頓了一下,容恆道:“他第一次暈倒的時候,是三歲那年,為了一本書追著小丫頭滿院子跑,跑著跑著,忽然暈倒,當時真是嚇傻我了,太醫院全部的太醫都來了,卻束手無策,父皇甚至發話,若是治不好他,所有人陪葬。”
聽著容恆說這些,蘇清一顆心緊緊揪起。
既擔心兒子,又心疼容恆。
人家孩子成長,有娘溫柔似水的陪伴,也有爹如山(體滑坡)般的守護。
她家孩子成長……
太可憐了。
“太醫院齊心協力,幾乎是用出畢生所學,晝夜守在這裡,守了三個日夜,什麼藥石針灸全都用了,他就是一直昏著,水米不進的昏迷著。
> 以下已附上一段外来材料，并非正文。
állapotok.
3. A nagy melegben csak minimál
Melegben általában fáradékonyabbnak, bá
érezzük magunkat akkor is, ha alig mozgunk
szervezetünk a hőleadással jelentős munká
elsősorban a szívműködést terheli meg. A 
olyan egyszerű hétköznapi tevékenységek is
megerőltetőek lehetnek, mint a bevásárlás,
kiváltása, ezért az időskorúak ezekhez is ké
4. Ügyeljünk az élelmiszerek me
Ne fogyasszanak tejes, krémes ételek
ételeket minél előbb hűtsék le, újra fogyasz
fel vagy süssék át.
”
那個時候,容恆怕不是要崩潰了吧。
蘇清心疼的看了容恆一眼。
“這些,你在信里,怎麼都沒有提?”
容恆攬著蘇清,望著遠方,眼底,霧氣蒙蒙。
“提了你不過是多加一份擔心,前方戰事吃緊,稍有不慎便是萬劫不復,我怕……”
他怕他沒了媳婦。
他怕孩子們沒了娘。
他不敢用任何事情打擾蘇清。
甚至家信都是只保平安只道思念,旁的一概不提。
多提一字,他都怕這一個字成為讓蘇清分心的字。
默了一瞬,容恆沒有繼續這句話,而是道:“那一次,也不知怎麼,小丫頭不慎割破了手,明明已經被包紮好的手,在她去看他的時候,竟是紗布鬆了,手上又有血滴出,那血正好滴在他的嘴邊,說來也是神奇,血滴上去那一瞬,他就醒了。”
蘇清……
若非是容恆親口所講,若是在旁處聽了,這麼玄乎的事,她必定是不信的。
“醒來之後,可是有什麼不舒服?”蘇清問道。
容恆笑著搖頭。
“就像是睡了一覺醒來一樣,沒有任何的不適,太醫們甚至都診斷不出任何問題,可明明在那一瞬之前,他的脈搏都是綿軟無力的。”
“後來,還是福公公提醒父皇,說許是孩子們體內有蠱蟲的緣故,姐弟連心,才會如此,那時,恰逢第二日岳母回來,岳母親自過來查看了,告訴我們,的確是小丫頭的血救了他,並且,也只能小丫頭的血來救。”
說著,容恆攬著蘇清腰肢的手微微緊了緊。
“你放心,岳母說了,這事無礙,也不是病,孩子們很健康的。”
蘇清略略松下一口氣。
孩子們無礙便是。
至於她母親怎麼會查看蠱蟲,她懶得去想。
人家可是三和堂的總堂主,沒點本事能坐穩黑老大的位置嗎!
說著話,一行人抵達正房。
長青已經送了小夥計折返回來,正陪著兩個孩子說話。
兩個孩子一見到蘇清回來,蹭的從椅子上跳下,蹬蹬蹬跑向蘇清。
礙於方才眼睜睜目睹了兒子暈倒,蘇清心疼他跑的太快,忙腳尖一個點地,直接飛了過去,一左一右,將兩個孩子抱起。